Sebelum kedatangan bangsa Arya di India telah
lama hidup bangsabangsa Dravida yang telah mencapai suatu tingkat peradaban
yang tinggi sebagaimana dibuktikan oleh penelitian-penelitian yang dilakukan
terhadap wilayah Lembah Indus. Peradaban lembah ini dalam satu segi juga
menunjukkan gambaran keagamaan yang ada pada waktu itu, yang tetap dapat
dilacak dalam agama Hindu sekarang ini.[18]
Agama Hindu tidak hanya terdapat di India,
tetapi juga telah masuk ke Indonesia, bahkan sangat kuat pengaruhnya terutama
di Jawa. Ada beberapa bukti pengaruh agama Hindu dan kebudayaan India terhadap
Indonesia dalam bidang sastra dan agama, seni bangunan dan adat kebiasaan yang
ada di sekitar kraton. Dari sini barangkali dapat dipahami bahwa masuknya
pengaruh tersebut bukan melalui kasta-kasta Sudra, Waisya ataupun Ksatria,
tetapi oleh para Brahmana, karena merekalah yang berwenang membaca kitab suci
dan menentukan peribadatan. Ajaran tentang samsara, karma, yang tidak terlepas
dari ajaran kasta yang dikaitkan dengan kelahiran seseorang memungkinkan dugaan
bahwa agama Hindu bukan agama dakwah dan tidak mencari pengikut. Namun yang sering
menjadi persoalan adalah bagaimana pengaruh para Brahmana terhadap lingkungan
kraton tersebut.
Dugaan kuat dalam hal ini ialah bahwa yang
aktif adalah orang-orang Indonesia sendiri. Karena adanya hubungan dagang
dengan orang-orang India, maka banyak rakyat yang juga hidup berdagang dan
menjadi kaya. Hubungan raja dan rakyat juga baik sehingga para raja juga menghargai
para Brahmana tersebut. Dalam lingkungan kehidupan beragama, para pedagang yang
beragama Hindu memerlukan para Brahmana. Oleh karena itu para Brahmana tersebut
memiliki kesempatan untuk berada dalam lingkungan kraton. Hal ini terbukti
dengan penemuan prasasti di Kutai yang menunjukkan bahwa untuk keperluan
sedekah raja memberikan beberapa ekor sapi kepada para Brahmana tersebut.[19]

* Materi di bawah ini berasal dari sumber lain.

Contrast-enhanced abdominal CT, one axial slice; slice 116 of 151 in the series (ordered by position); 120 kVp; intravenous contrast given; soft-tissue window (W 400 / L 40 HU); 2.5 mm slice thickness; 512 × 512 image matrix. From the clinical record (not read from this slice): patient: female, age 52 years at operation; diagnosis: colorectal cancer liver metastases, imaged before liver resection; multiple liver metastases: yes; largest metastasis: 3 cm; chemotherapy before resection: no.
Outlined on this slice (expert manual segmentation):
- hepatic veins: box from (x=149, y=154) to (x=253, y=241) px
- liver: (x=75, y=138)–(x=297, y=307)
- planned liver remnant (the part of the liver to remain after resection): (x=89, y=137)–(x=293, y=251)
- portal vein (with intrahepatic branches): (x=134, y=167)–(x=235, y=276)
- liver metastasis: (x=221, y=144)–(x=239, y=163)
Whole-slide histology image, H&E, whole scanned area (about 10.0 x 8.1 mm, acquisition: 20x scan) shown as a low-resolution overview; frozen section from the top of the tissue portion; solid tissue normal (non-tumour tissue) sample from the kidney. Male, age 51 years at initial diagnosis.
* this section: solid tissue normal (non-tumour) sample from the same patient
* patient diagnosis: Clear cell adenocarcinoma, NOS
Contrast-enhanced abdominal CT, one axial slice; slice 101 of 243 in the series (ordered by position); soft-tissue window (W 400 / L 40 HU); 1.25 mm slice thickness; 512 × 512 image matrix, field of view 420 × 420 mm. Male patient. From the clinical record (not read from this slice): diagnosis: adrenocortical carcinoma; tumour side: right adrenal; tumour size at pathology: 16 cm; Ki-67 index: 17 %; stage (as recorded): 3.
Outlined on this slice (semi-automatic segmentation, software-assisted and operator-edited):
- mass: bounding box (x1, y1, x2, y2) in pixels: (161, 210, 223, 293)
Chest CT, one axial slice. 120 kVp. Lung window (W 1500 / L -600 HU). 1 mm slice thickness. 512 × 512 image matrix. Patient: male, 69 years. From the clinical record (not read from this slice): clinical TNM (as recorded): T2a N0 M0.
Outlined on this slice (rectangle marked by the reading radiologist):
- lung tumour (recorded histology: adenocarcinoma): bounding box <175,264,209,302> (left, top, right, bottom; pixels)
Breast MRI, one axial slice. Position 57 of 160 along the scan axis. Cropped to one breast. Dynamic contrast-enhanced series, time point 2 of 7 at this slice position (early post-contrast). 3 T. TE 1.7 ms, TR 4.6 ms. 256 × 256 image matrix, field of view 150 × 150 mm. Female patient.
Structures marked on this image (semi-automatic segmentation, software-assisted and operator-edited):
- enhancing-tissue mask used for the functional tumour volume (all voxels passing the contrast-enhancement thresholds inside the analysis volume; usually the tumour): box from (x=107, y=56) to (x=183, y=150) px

Dari penemuan prasasti dapat diketahui bahwa
perkembangan pengaruh agama Hindu di Indonesia tetap berpusat di sekitar
kraton, sungguhpun ada juga, karena jarak yang jauh, berpusat di biara-biara
dan pemakaman- pemakaman. Prasasti Kutai dari zaman raja Mulawarman (abad ke-5)
menunjukkan bahwa korban sesajian oleh raja dilaksanakan dan diselenggarakan
sesuai dengan ajaran kitab Manusmrti. Pemujaan ditujukan mungkin kepada Siwa
dan mungkin kepada Wisnu. Di Jawa Barat, prasasti dari raja Purnawarman
menunjukkan bahwa agama yang berpengaruh adalah agama Hindu aliran Wisnu;
sementara prasasti di Jawa Tengah dari zaman raja-raja Sanjaya (723)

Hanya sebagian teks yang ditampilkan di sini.